They are going to Pittsburgh and Providence, to Omaha and Oakland, to Santa Barbara and St. Louis. They will learn to be doctors at Travis Air Force Base, at Cedars Sinai Medical Center, at the Mayo Clinic.
Some will stay in Colorado, and many more will fan out across the United States. They are going places.
This morning, members of the University of Colorado School of Medicine class of 2023 learned where they matched for their residencies. A longtime medical school tradition, Match Day is not only a celebration of the preceding four years’ hard work, but a commencement of the next chapter in the journey to becoming a doctor.
“This is an inflection point in your careers,” John J. Reilly, Jr., MD, dean of the CU School of Medicine, told the assembled students anxiously awaiting their matches. “Although there will be many more, the fact that I still remember mine 42 years later says something. Where you train, where you do your residency, has an important impact on how you practice medicine the rest of your career.”
“Although there will be many more, the fact that I still remember mine 42 years later says something. Where you train, where you do your residency, has an important impact on how you practice medicine the rest of your career.”
Opening the envelope
At 10 a.m. on the dot, more than a hundred eager index fingers slid beneath the flaps of white envelopes, the last half-second of anticipation before the tri-folded paper inside told them where they’ll spend the next three to seven years.
For Brissa Mundo-Santacruz, reading what was on that paper brought a wash of relief. She matched at Swedish Medical Center in Denver, her first choice, for her family medicine residency. Her husband, William Mundo, MD, is completing his first year of residency at Denver Health, “and he told me this morning that he already knew I would match at Swedish,” Mundo-Santacruz said. “But that’s what I told him last year about Denver Health.”
Jin Huang, who grew up in Colorado, matched in family medicine at Rutgers Medical School in New Jersey and mentioned her excitement to experience a different part of the country “and be so close to New York City!” Her friend, Tram Cao, whom she met during freshman year at UCLA and who flew in from California for Match Day, even made her a “Family Medicine, Match Day 2023” shirt for the occasion.
Jeremy Ansah-Twum, who also grew up in Colorado, beamed over his match in orthopedic surgery at Yale New Haven Hospital in Connecticut. He chose orthopedic surgery because “I like being able to be in the operating room and then go down to the ER,” he said. “It’s a field where you can see an intervention making patients almost immediately better.”
Taking the next step
While not every student matched at their first-choice residency, and there might even have been some disappointment when matches were revealed, “all you can do is move forward from today,” said Jeffrey SooHoo, MD, assistant dean of admissions in the CU School of Medicine. “There’s opportunity everywhere, and at the end of the day, this is something that happened in your life that is a part of your journey.”

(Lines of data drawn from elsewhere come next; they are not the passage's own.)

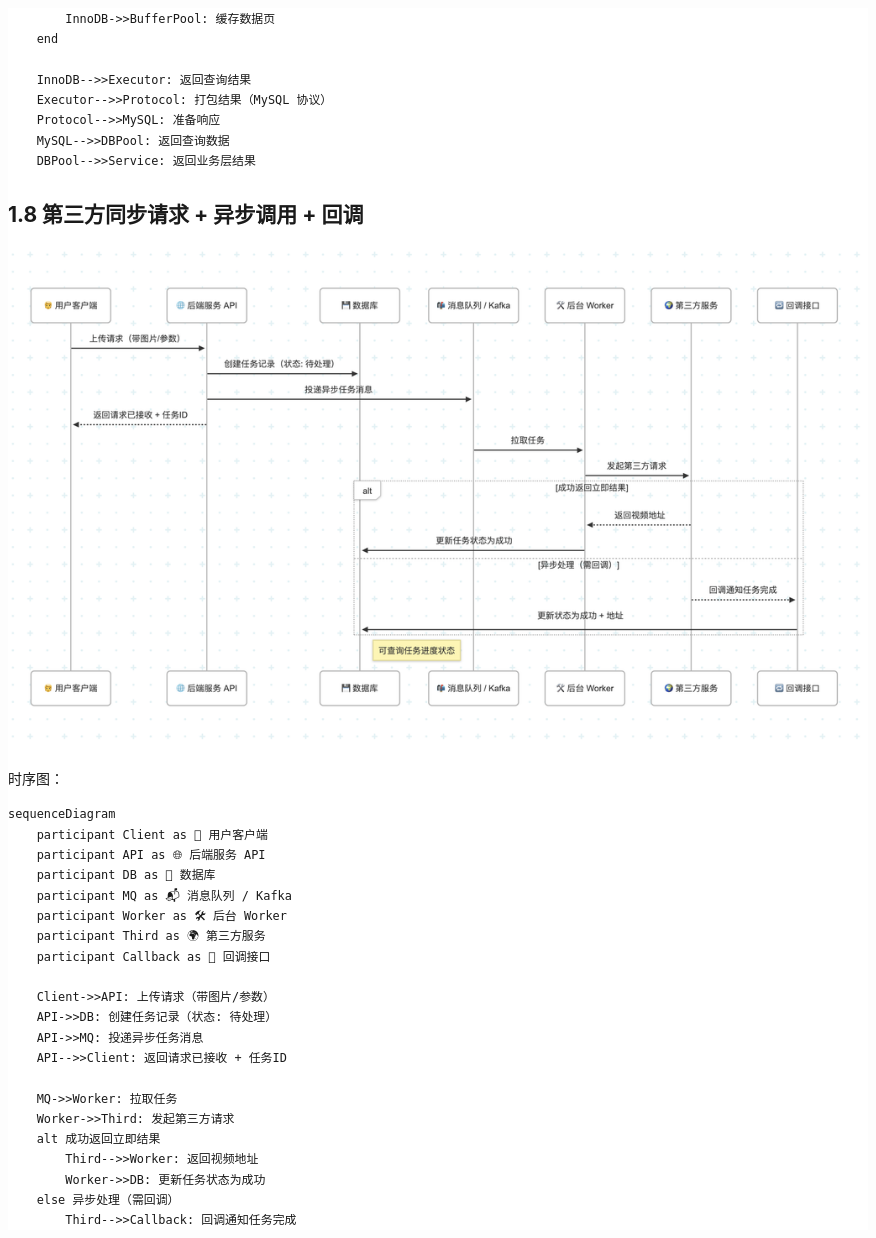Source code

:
 ```
        InnoDB->>BufferPool: 缓存数据页
    end

    InnoDB-->>Executor: 返回查询结果
    Executor-->>Protocol: 打包结果（MySQL 协议）
    Protocol-->>MySQL: 准备响应
    MySQL-->>DBPool: 返回查询数据
    DBPool-->>Service: 返回业务层结果
```

## 1.8 第三方同步请求 + 异步调用 + 回调

![img_8.png](img/img_8.png)

时序图：

```
sequenceDiagram
    participant Client as 🧑 用户客户端
    participant API as 🌐 后端服务 API
    participant DB as 💾 数据库
    participant MQ as 📬 消息队列 / Kafka
    participant Worker as 🛠 后台 Worker
    participant Third as 🌍 第三方服务
    participant Callback as 🔁 回调接口

    Client->>API: 上传请求（带图片/参数）
    API->>DB: 创建任务记录（状态: 待处理）
    API->>MQ: 投递异步任务消息
    API-->>Client: 返回请求已接收 + 任务ID

    MQ->>Worker: 拉取任务
    Worker->>Third: 发起第三方请求
    alt 成功返回立即结果
        Third-->>Worker: 返回视频地址
        Worker->>DB: 更新任务状态为成功
    else 异步处理（需回调）
        Third-->>Callback: 回调通知任务完成
```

Brian Dwinnell, MD, associate dean of student life, highlighted the mixed feelings of Match Day – excitement, sorrow, anxiety, trepidation – and said that no matter where the students match, their residencies will be a success if they complete them “as competent and compassionate physicians. There’s nobody that’s more prepared for residency than a graduate from this school.”
As the chosen student speaker at the Match Day ceremony, Nikolai Harroun reflected not only on his internal medicine match at the University of Colorado School of Medicine, but on his classmates’ matches.
“I commend you for taking the leap of choosing your specialty,” Harroun said. “You are ready to step into the world of opportunity contained in your envelope. This time has prepared you for that step, and now you know where to take it.”